# mature student struggling with mortgage and CC debt and two jobs



## orchid (5 Mar 2011)

Age: * 27*
   Spouse’s/Partner's age: n/a

   Annual gross income from employment or profession: Net €2000PM
   Annual gross income of spouse:n/a

   Type of employment: Student/part time jobs 

In general are you:
(a) spending more than you earn, or
(b) saving?
A

   Rough estimate of value of home 175K
   Amount outstanding on your mortgage: 245K
*What interest rate    are you paying? 2.75%

   Other borrowings 
 Credit card 1 - 1900€
 Credit card 2 - 3900€(halifax paying as a 135€ pm loan
 Credit card 3 - 1900€
 Credit card 4 - 490€
 Bank loan - 790€(35€ oer week)
 Credit Union Loan - 4900 (35€ per week)

   Do you pay off your full credit card balance each month? No Min payment on CC1 and 10% per month on CC 2 and 3
   If not, what is the balance on your credit card? 

   Savings and investments: 2500€ in Credit union but cannot access it

   Do you have a pension scheme?  n/a

   Do you own any investment or other property? n/a 

   Ages of children: n/a

   Life insurance: 


What specific question do you have or what issues are of concern to you? 
 I am having a really hard time at the minute trying to make ends meet. I am a full time student in my final year and working 2 jobs(one full time nights) and a weekend job. Its my final year in college and both jobs are becoming a real drain but I cant see what to do in regards my finances(which I know are a mess...) so I can give one of them up. My mortgage is  costing me 590€ per month on a 22 year term but as my mother went on the deeds with me  I can't get the term extended due to her age.
I have missed a payment or two on all the loans/Credit cards but am back up to date with them now.

Any advice greatly welcomed*


----------



## Brendan Burgess (5 Mar 2011)

> My 245k  mortgage is  costing me 590€ per month on a 22 year term @ 2.75%



245k@2.75% = 6737/12 = €560 per month interest only.

It seems to me that you are only paying the interest on the mortgage. If you were to pay it off over 22 years, it would be around €1,200 per month. 

So extending the term won't make any difference. It's not a 22 year mortgage, it's an interest only or indefinite mortgage.


You could ask for a full payment moratorium for 6 months so that you can give up one of your jobs and concentrate on your studies. You might not get this, but you could ask for it.

Where are you living? Can you rent out the house or take in a tenant to help with the mortgage payments. 

Unfortunately, going to college is an expensive business and it's difficult to pay off a mortgage while at college.


----------



## orchid (5 Mar 2011)

sorry for not being clearer, I only pay half the mortgage as I have a lodger(friend) who makes up the other half.

I did ask to be put intrest only when I went back to college(3 years ago) and they would not agree.But times have indeed changed. I was managing fine until the middle of last year when I got a huge pay cut in my job and had to look for another.

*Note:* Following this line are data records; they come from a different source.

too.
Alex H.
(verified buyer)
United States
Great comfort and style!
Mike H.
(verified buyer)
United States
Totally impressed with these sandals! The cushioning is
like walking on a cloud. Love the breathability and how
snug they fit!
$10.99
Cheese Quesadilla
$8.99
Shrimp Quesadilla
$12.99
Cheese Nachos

Would I lose my tracker mortgage if I went interest only?


----------



## Brendan Burgess (5 Mar 2011)

Hi Orchid

You will not lose your tracker if they reschedule your mortgage. Read the Central Bank's Guide to Mortgage Arrears Code. 

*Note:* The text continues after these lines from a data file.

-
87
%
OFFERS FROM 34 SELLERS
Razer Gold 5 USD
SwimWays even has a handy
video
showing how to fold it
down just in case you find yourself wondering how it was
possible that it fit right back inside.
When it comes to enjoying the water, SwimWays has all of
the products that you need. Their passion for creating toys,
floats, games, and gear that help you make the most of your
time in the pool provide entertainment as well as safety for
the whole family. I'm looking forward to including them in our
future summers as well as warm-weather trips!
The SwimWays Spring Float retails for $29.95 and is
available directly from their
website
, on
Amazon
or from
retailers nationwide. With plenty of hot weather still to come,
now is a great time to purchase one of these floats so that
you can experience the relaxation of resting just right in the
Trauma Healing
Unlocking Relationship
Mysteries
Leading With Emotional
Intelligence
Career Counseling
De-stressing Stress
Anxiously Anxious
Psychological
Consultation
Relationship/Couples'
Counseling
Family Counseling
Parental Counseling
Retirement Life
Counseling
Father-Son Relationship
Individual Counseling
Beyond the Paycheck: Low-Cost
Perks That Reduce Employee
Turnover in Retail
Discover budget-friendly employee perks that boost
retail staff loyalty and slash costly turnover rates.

Ask for a moratorium and you might get it. They should settle for interest only which will save you around €500 a month.

Brendan


----------



## orchid (5 Mar 2011)

Thanks for taking the time to reply. I will get on to the bank on Monday and see what they can do for me. It would be great to go interest only for awhile, would give me a chance to chip away at the CC debt and quit one of my jobs


----------